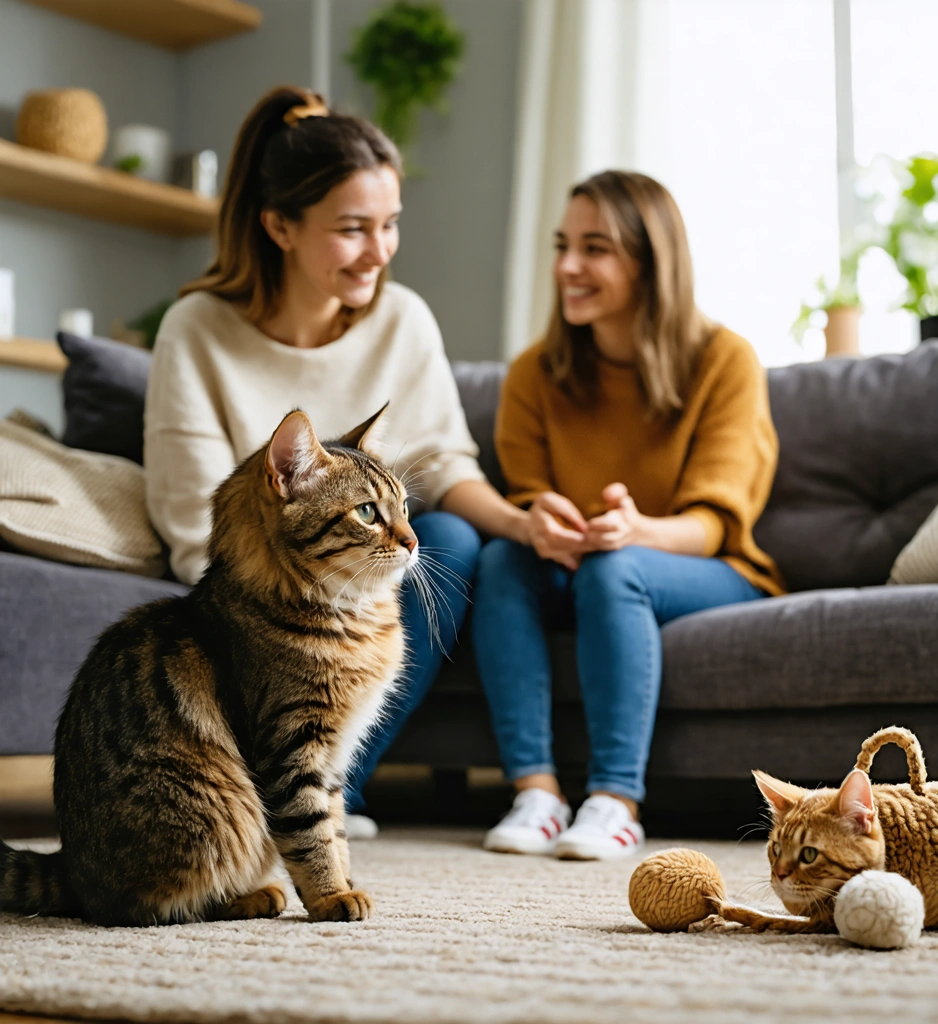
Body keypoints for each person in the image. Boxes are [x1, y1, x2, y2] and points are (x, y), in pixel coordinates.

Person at [144, 86, 524, 837]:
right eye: (353, 229)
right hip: (258, 592)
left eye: (390, 224)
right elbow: (195, 526)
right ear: (279, 225)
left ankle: (334, 785)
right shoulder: (196, 330)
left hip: (356, 574)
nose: (380, 251)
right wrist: (299, 608)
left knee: (454, 540)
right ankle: (290, 786)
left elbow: (445, 461)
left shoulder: (404, 318)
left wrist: (524, 523)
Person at [474, 170, 787, 860]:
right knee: (501, 559)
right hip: (580, 565)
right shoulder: (533, 373)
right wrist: (539, 519)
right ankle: (538, 796)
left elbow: (714, 523)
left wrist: (637, 531)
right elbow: (526, 493)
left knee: (615, 569)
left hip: (707, 568)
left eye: (595, 249)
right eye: (563, 246)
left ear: (651, 263)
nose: (567, 267)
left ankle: (616, 802)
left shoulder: (725, 360)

• _Work instructions_
Reproduce the records above exactly, starting with the line that contains "left shoulder: (404, 318)" and ending with the last line.

• _Problem solution_
left shoulder: (404, 318)
left wrist: (524, 523)
Person at [474, 170, 787, 860]:
right knee: (501, 559)
right hip: (580, 565)
right shoulder: (533, 373)
right wrist: (539, 519)
right ankle: (538, 796)
left elbow: (714, 523)
left wrist: (637, 531)
right elbow: (526, 493)
left knee: (615, 569)
left hip: (707, 568)
left eye: (595, 249)
right eye: (563, 246)
left ear: (651, 263)
nose: (567, 267)
left ankle: (616, 802)
left shoulder: (725, 360)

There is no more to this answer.